Which intellectuals and/or intellectual movements most inspire your work?
This book has many influences. In perhaps the most fundamental sense, it is a work of Marxist scholarship in that it is grounded in a critique of unfree and exploited labor. The tools Marx provided continue to help us makes sense of labor in nearly every setting, and college football is no exception.
Yet, at the same time, Marx’s insights have been developed by other scholars in ways that nuance the analysis for particular social sites. We are beholden to Erin Hatton for her work on status coercion in contexts like college sport, which helps us understand why and how exploitation happens in contexts where a wage isn’t furnished.

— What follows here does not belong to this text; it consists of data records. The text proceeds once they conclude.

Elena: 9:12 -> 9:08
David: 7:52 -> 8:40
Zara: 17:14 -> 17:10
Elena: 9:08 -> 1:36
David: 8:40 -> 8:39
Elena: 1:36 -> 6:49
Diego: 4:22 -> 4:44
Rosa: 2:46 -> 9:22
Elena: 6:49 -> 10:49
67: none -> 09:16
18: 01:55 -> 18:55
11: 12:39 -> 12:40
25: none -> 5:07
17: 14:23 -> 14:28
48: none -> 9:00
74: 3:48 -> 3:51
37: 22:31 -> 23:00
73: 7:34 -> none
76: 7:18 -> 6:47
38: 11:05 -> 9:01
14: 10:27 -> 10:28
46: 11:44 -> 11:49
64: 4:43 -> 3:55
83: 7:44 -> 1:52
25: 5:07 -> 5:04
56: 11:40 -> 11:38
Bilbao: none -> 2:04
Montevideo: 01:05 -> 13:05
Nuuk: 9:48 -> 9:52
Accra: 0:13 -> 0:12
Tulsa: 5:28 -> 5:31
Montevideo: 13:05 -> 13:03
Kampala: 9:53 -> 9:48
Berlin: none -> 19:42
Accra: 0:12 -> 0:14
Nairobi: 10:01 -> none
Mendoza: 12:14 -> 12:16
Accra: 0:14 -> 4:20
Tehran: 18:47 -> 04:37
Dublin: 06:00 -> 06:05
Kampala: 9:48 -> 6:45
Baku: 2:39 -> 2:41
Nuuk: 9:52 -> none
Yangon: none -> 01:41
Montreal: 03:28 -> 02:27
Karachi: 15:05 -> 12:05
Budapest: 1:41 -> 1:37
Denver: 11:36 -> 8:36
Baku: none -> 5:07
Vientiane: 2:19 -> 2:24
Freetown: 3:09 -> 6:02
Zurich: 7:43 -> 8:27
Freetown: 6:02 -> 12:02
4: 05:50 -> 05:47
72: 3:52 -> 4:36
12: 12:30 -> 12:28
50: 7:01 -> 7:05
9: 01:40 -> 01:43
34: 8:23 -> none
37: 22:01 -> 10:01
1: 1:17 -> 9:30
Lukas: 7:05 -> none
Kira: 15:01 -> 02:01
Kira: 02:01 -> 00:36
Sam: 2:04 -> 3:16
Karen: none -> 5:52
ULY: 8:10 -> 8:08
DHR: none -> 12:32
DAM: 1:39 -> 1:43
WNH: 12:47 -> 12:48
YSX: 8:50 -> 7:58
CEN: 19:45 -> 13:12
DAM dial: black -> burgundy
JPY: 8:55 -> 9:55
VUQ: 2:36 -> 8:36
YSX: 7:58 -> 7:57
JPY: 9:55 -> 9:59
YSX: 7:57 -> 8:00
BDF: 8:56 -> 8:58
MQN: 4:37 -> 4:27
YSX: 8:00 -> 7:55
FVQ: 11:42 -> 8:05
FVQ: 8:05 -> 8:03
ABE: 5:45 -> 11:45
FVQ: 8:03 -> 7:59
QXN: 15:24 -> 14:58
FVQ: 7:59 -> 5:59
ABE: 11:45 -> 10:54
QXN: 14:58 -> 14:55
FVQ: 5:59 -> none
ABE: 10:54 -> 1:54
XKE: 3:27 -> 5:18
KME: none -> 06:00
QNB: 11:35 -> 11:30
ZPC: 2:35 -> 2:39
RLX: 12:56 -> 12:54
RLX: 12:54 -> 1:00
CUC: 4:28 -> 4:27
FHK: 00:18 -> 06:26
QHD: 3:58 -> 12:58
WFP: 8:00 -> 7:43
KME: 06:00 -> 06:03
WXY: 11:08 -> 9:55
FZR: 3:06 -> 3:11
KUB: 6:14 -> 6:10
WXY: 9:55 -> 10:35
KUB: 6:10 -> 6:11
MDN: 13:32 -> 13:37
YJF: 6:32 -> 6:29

Likewise, we owe a great deal to the sociologist Jill Fisher for her critique of structural coercion in the context of medical research, which provided a helpful analogue that shaped the theoretical foundation of the book.
Perhaps most importantly, we owe a great deal to the tradition of racial capitalism theorizing from Cedric Robinson, Robin Kelley, Stuart Hall, Charisse Burden-Stelly, and so many others. It is impossible to accurately apply Marx’s ideas to the US context without accounting for the ways in which race has been used to hyper-exploit Black Americans. In particular, we owe a great deal to Billy Hawkins for inviting us to understand college sport as a site of continued plantation dynamics.
Which two books published in the last five years would you recommend to BAR readers? How do you envision engaging these titles in your future work?
Forgive us for not quire narrowing our list down to two books, but we think that these books would be of significant value for all readers because they have reshaped the ways in which we view both sport and racial capitalism. Each of these books offer unique and vital interventions that help shape our understanding of the nexus between racial capitalism, US imperialism, and American Football. While not reflective of the breadth of empirical or theoretical work in the area, each of these offers the reader a lens through which to explore the role that colonialism plays in how we understand and practice football and the athletic work (and laborers) that are sacrificed to the system.
Shaun M Anderson’s The Black Athlete Revolt: The Sport Justice Movement in the Age of #BlackLivesMatter (Rowman & Littlefield, 2023)
Erin Hatton’s Coerced: Work Under the Threat of Punishment (University of California Press, 2020)
Lisa Uperesa’s Gridiron Capital: How American Football Became a Samoan Game (Duke University Press, 2022)
Olúfẹ́mi O. Táíwò’s Elite Capture: How The Powerful Took Over Identity Politics (And Everything Else, Haymarket, 2020) and Reconsidering Reparations (Oxford University Press, 2022).
Michael Bennett and Dave Zirin’s Things That Make White People Uncomfortable (Haymarket, 2019)
Roberto Sirvent is the editor of the Black Agenda Report Book Forum.